(Beginning of PAGE TEXT)

By Agence France-Presse
Fakaha, Ivory Coast
“I’M SURE! I tell you, he came. I saw him!” insists Soro Navaghi, keen to extinguish any doubts about Picasso’s visit to a small Ivorian village famed for its painted textiles.
Whether in tourist brochures or online, it is not unusual to find references to Picasso’s reputed visit to Fakaha, a remote village in northern Ivory Coast, some 650 kilometres from Abidjan, the economic capital.
French travel guide Petit Fute describes Fakaha as “internationally renowned” for its hand-spun cotton cloth painted by the Senufo people, which once “charmed a certain Picasso as he paid a discreet visit to the region at the turn of the century”.
One of the artisans of Fakaha in Ivory Coast shows what he swears is a self-portrait that Pablo Picasso painted while visiting the remote village “sometime” in the last century, though exactly when is debated./AFP
A whole mythology has grown up around the question of Africa and Picasso, who never spoke of having been to Fakaha.

(End of PAGE TEXT)
(Beginning of DATASET EXCERPTS)

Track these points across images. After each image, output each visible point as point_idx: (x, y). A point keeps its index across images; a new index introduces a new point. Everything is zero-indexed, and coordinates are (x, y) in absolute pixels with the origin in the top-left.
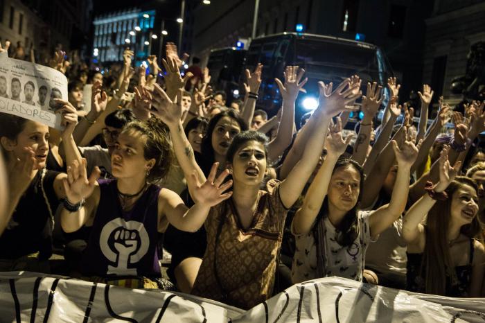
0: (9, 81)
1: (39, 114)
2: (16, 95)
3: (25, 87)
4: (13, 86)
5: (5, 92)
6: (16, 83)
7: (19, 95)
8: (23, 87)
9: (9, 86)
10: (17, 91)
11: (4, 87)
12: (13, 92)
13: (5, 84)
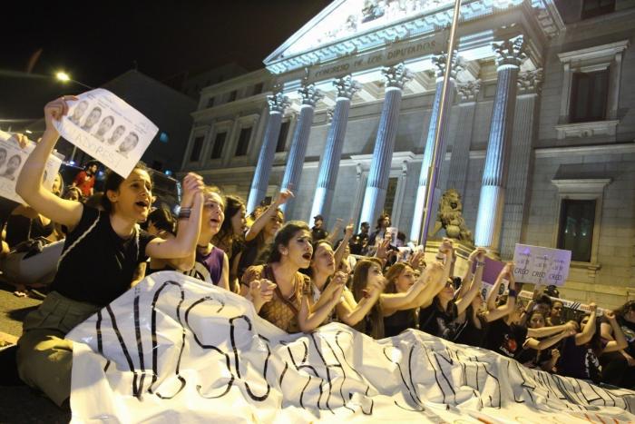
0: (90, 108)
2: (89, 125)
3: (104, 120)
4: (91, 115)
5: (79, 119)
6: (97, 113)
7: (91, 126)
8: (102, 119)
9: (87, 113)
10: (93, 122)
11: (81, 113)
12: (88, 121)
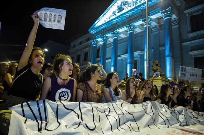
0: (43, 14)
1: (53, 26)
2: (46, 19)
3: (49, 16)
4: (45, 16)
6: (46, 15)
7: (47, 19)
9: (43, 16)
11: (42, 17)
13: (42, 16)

(End of DATASET EXCERPTS)

## EXERCISE TASKS
(a) According to the article on Picasso and Fakaha, how far is Fakaha from Abidjan?
(b) Output the Fakaha article verbatim from "Whether in tourist" to "been to Fakaha.".

## ANSWERS BY ITEM
(a) Some 650 kilometers.

(b)
Whether in tourist brochures or online, it is not unusual to find references to Picasso’s reputed visit to Fakaha, a remote village in northern Ivory Coast, some 650 kilometres from Abidjan, the economic capital.
French travel guide Petit Fute describes Fakaha as “internationally renowned” for its hand-spun cotton cloth painted by the Senufo people, which once “charmed a certain Picasso as he paid a discreet visit to the region at the turn of the century”.
One of the artisans of Fakaha in Ivory Coast shows what he swears is a self-portrait that Pablo Picasso painted while visiting the remote village “sometime” in the last century, though exactly when is debated./AFP
A whole mythology has grown up around the question of Africa and Picasso, who never spoke of having been to Fakaha.